La Defensoría del Pueblo del Perú ha publicado hace unas semanas un informe que revela el estado de las actas y los acuerdos que se suscriben entre organizaciones sociales, entidades estatales y empresas para poner fin a conflictos sociales. Preocupa, especialmente, el alto porcentaje de incumplimiento, las limitaciones para seguirle la huella al acta dentro de la administración pública, y la falta de una instancia externa que se haga cargo de gestionar el cumplimiento de los acuerdos. La investigación se basa principalmente en el análisis de una muestra de 4,258 acuerdos contenidos en 774 actas de 29 procesos de diálogo desarrollados en diversas regiones del Perú.
Esta historia viene de muy atrás, prácticamente desde que la Defensoría del Pueblo inició su trabajo en este campo, en el año 2004. Señal de que no estamos ante el descuido de este o aquel gobierno, sino de un problema de regulación y organización del Estado en general; y también de valoración de lo que está en juego en un proceso de diálogo. La advertencia sobre el costo de no cumplir se hizo a cada administración sin que nada cambiara sustancialmente. Esa realidad, por el contrario, confirmaba que cada incumplimiento iba deteriorando la legitimidad de las instituciones de la democracia, desvalorizando el diálogo como mecanismo de resolución de conflictos sociales, postergando los beneficios que las poblaciones podrían recibir, y le abría la puerta al regreso del conflicto, recargado de decepción y enojo. Pese a ello se ha persistido en el incumplimiento.
No es fácil explicar las razones de una conducta así. Son miles de horas invertidas en dialogar. En un país en el que la tradición autoritaria ha sido la regla, no valorar el diálogo es claramente un contrasentido. Un tipo de diálogo, además, que se ha ganado un lugar en la toma de decisiones, sea por necesidad o por convicción. Y no se lo ha ganado para reemplazar a los procedimientos regulares, sino para auxiliarlos cuando muestren el forro de sus debilidades y carencias.
“Empeñar la palabra”, sin embargo, es una expresión que encuentra pleno sentido en el mundo de las relaciones interpersonales. Alguien, a quien se le atribuían ciertos valores, no fue capaz de mantener en pie su palabra. Decepcionó. Desdibujado frente a los demás, su palabra valdrá menos que un cobre. Claro, mucho dependerá de los parámetros éticos de la sociedad en que se mueve. Pueden asumirlo como un agravio o como una eventualidad de la conducta humana que sería ingenuo descartar.

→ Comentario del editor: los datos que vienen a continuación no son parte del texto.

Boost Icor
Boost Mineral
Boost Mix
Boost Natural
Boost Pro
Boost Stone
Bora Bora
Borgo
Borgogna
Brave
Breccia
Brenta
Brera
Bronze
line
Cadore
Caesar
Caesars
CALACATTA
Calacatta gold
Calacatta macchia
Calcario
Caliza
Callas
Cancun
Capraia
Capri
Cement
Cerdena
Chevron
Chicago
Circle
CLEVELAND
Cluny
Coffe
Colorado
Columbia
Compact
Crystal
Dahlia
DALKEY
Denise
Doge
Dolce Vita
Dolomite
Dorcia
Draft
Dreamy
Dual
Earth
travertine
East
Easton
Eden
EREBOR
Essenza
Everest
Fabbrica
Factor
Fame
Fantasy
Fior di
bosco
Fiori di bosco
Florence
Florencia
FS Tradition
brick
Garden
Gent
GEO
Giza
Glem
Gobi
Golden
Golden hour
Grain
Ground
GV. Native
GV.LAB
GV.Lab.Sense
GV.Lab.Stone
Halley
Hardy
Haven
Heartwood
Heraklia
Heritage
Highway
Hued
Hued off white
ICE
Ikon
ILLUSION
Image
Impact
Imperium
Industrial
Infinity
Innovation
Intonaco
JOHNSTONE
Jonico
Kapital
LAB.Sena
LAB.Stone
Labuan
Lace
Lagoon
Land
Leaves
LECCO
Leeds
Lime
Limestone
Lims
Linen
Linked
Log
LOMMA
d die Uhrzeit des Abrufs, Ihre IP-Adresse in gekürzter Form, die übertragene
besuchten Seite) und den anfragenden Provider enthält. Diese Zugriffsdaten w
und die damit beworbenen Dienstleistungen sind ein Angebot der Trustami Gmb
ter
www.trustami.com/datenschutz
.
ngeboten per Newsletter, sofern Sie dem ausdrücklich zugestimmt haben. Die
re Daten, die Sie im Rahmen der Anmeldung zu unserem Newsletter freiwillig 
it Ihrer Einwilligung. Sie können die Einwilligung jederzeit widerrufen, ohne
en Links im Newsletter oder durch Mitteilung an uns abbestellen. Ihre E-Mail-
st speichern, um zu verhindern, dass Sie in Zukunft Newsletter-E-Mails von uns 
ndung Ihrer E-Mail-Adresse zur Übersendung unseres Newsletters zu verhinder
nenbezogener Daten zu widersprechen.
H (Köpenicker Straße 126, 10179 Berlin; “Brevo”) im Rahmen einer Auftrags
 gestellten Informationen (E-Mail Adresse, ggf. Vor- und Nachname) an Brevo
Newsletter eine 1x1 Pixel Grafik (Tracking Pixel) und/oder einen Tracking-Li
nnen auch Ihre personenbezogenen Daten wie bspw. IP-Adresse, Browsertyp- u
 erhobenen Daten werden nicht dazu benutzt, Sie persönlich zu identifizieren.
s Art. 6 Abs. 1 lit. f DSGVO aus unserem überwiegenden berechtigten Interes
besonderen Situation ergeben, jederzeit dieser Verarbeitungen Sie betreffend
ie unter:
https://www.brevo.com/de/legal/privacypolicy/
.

No pasa lo mismo en el terreno de los asuntos públicos, y menos cuando el Estado es actor protagónico. Hay principios de la democracia y deberes de la función pública que no pueden ignorarse. El poder está sujeto a control por las instituciones y por la sociedad. Se exige transparencia y rendición de cuentas. No hablamos de promesas de campaña que se esparcen en las plazas públicas, ni siquiera de mensajes oficiales, ambos vistos con malicia y precaución por los ciudadanos; estamos ante procesos de diálogo constituidos en condiciones difíciles, cuya subsistencia pende siempre de un hilo, y donde priman las expectativas de corto plazo y el afán reivindicativo, en un contexto de desigualdades y creencias diversas.
En estas largas jornadas, los funcionarios públicos, en uso de sus competencias legales, reconocen los espacios de diálogo y hasta los crean mediante resoluciones; admiten a los demás actores como representativos de sus organizaciones sociales o empresas; manifiestan su conformidad con los puntos de la agenda, e interactúan hasta llegar a acuerdos, firmar las actas correspondientes y comprometerse a implementarlos, dentro de los procesos de gestión pública en los que se desempeñan.
No parece haber duda sobre que el acta es un documento que contiene la voluntad política del Estado. Lo que no está claro es por qué cada acuerdo no tiene enseguida un lugar en los planes operativos, presupuestos, actividades, tareas, etc., que obligan a los agentes estatales a traducir las palabras en hechos. Sucede que no existe un procedimiento que haga trazables los acuerdos, que convierta lo político en administrativo y, por ende, en exigible legalmente por el ciudadano.
¿Y qué papel juega en esto la Defensoría del Pueblo? Bueno, hace diecisiete años la Defensoría del Pueblo del Perú inició su recorrido en este tema. Era una necesidad, como lo es ahora, asumir una nueva responsabilidad en este campo: hacerse cargo de la gestión del cumplimiento de los acuerdos. Sus procedimientos son flexibles, tiene una larga experiencia en la materia, la persuasión es su instrumento básico, está presente a través de 38 oficinas; pero, sobre todo, tiene el mandato constitucional de supervisar el cumplimiento de los deberes de función de la administración estatal y los acuerdos suscritos en actas son parte de esos deberes que se tienen que cumplir.